Stabilization stories: Slow TCP under Linux

time to read 3 min | 578 words

imageRavenDB is pretty big, it is over 600,000 lines of C# code and over 220,000 lines of TypeScript code. In a codebase that large, there are unexpected interactions between different components (written by us, third parties and even the operating systems we use).

Given how important the stability of RavenDB is, we spend quite a bit of time (as in, the majority of it) not writing new features, but ensuring that the system is stable, predictable and observable. One part of that is a large suite of tests, which are being run on a variety of machines and conditions.

Some of these tests fail, in which case we fix them. A failing test is wonderful, because it tell us that something is wrong. A predictably failing test is a pleasure, because it states, in an unambiguous terms, what is going on and what the trouble is. I love getting a failing test, there is usually a pretty straightforward way to figure out what went wrong and then to actually fixing it.

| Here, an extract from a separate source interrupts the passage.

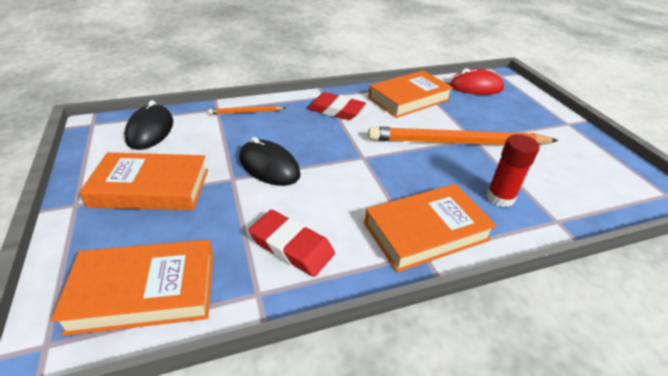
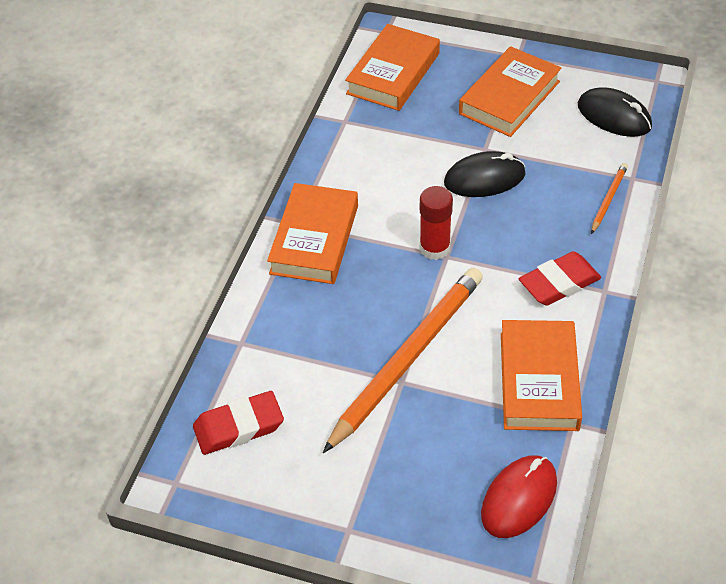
camera: 130 degrees right, 10 degrees up
red eraser [249,210,335,277] -> red eraser moved to [193,391,284,455]
red glue stick [486,134,539,207] -> red glue stick moved to [420,186,453,260]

Then there are tests that fail occasionally, and I really hate them. They almost always relate to some sort of race condition. Sometimes, the race is in the test itself, but sometimes the problem is in the actual code. The problem is that tracking down such an issue is pretty hard and annoying. The more frequently can we induce the failure, the faster we can actually get to resolving it.

We recently had a test that failed, very rarely, and only on Linux.

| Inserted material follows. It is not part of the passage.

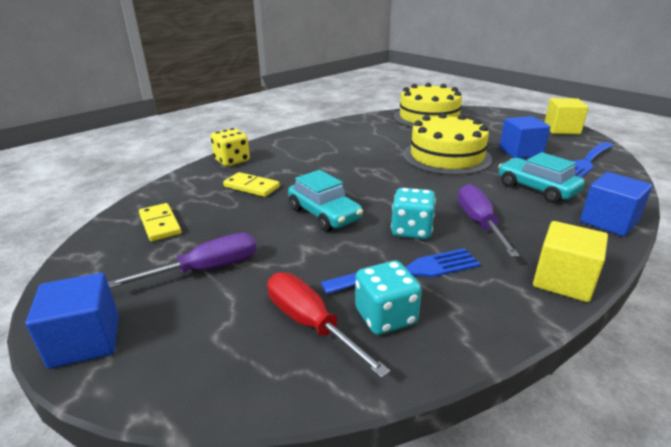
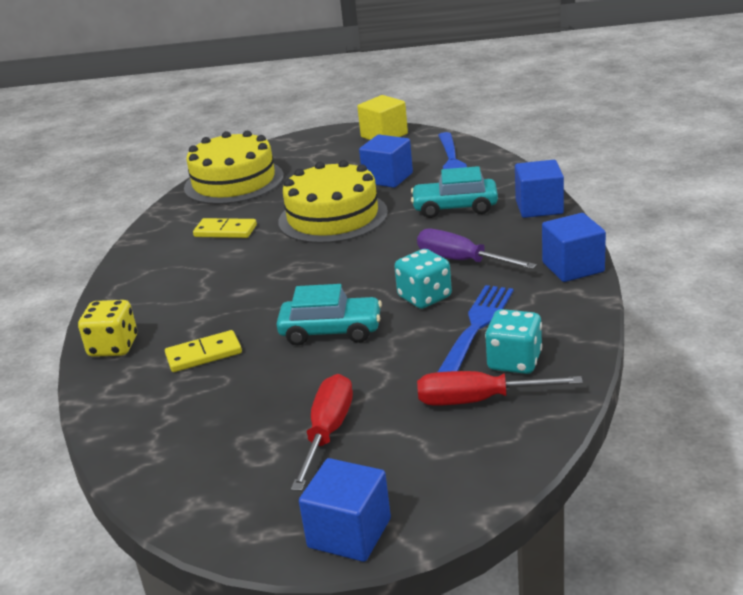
camera: 45 degrees left, 0 degrees up
purple screwdriver [108,233,257,288] -> red screwdriver [291,374,353,491]
yellow domino [139,203,181,242] -> yellow domino moved to [193,218,257,238]
yellow cube [533,221,608,302] -> blue cube [542,213,606,282]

The debugging landscape* on Linux is dramatically poorer compare to Windows, so that adds another hurdle.

* Yes, we have JetBrains’ Rider, and it is great. But it is still quite far from the debugging capabilities of Visual Studio, especially for non trivial debugging.

The test failed because of a timeout waiting for a cluster to fully disseminate changes between all the members in the cluster. That means that we had a test that would spin up three to five independent nodes, combine them into a cluster, create a database that is shared among all these nodes, write documents to one of the nodes and then validate that the document is indeed on all the nodes.  A failure there, and a timeout failure in that aspect, means that we have to inspect pretty much the whole system.

Luckily, we had some good people on this issue, and they manage to come up with a minimal reproduction of the issue. All it took was to spin up a TcpListener and TcpClient and have them talk to one another, then do the same using SSL. We got some really interesting results because of that.

Windows Linux Diff
Single Threaded – Plain

192.8

200.8

104%

Single Threaded – SSL

5,762.3

667,549.8

11,584%

Concurrent (200) – Plain

11,377.5

932,487.9

8,195%

Concurrent (200) – SSL

145,494.8

35,283,175.3

24,250%

As you can see, there is a minor discrepancy in the performance of TCP connection times. All the tests were run on the same machine, testing over localhost.

We opened an issue for this problem, and for now we deal with it by accepting that the connection time can be very long and adjusted the timeout for the test.